=== Begin Enclosure ===

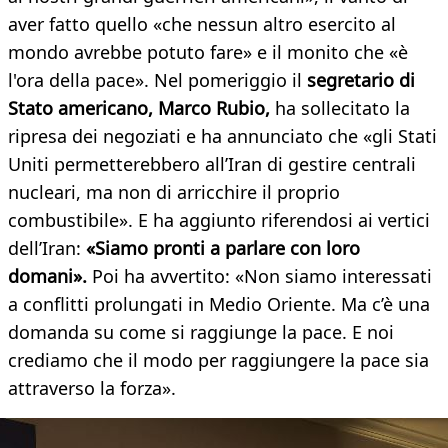
aver fatto quello «che nessun altro esercito al
mondo avrebbe potuto fare» e il monito che «è
l'ora della pace». Nel pomeriggio il
segretario di
Stato americano, Marco Rubio,
ha sollecitato la
ripresa dei negoziati e ha annunciato che «gli Stati
Uniti permetterebbero all’Iran di gestire centrali
nucleari, ma non di arricchire il proprio
combustibile». E ha aggiunto riferendosi ai vertici
dell’Iran:
«Siamo pronti a parlare con loro
domani».
Poi ha avvertito: «Non siamo interessati
a conflitti prolungati in Medio Oriente. Ma c’è una
domanda su come si raggiunge la pace. E noi
crediamo che il modo per raggiungere la pace sia
attraverso la forza».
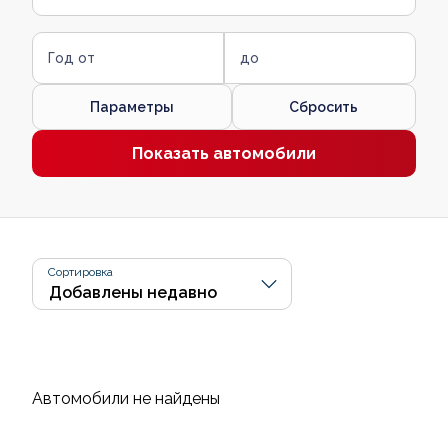
Год от
до
Параметры
Сбросить
Показать автомобили
Сортировка
Автомобили не найдены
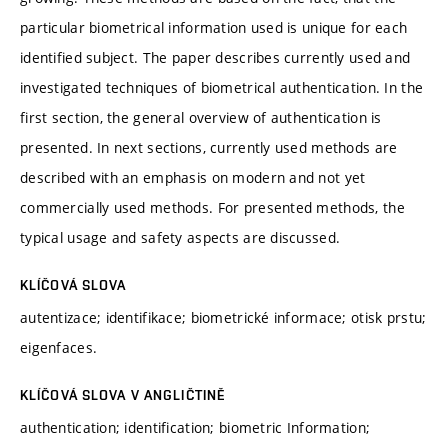
particular biometrical information used is unique for each
identified subject. The paper describes currently used and
investigated techniques of biometrical authentication. In the
first section, the general overview of authentication is
presented. In next sections, currently used methods are
described with an emphasis on modern and not yet
commercially used methods. For presented methods, the
typical usage and safety aspects are discussed.
KLÍČOVÁ SLOVA
autentizace; identifikace; biometrické informace; otisk prstu;
eigenfaces.
KLÍČOVÁ SLOVA V ANGLIČTINĚ
authentication; identification; biometric Information;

=== End Enclosure ===

AIM OF THE EXERCISE :: Report every line of the entries that carries the word "presented".

ANSWER FOR THE TASK ::
presented. In next sections, currently used methods are
commercially used methods. For presented methods, the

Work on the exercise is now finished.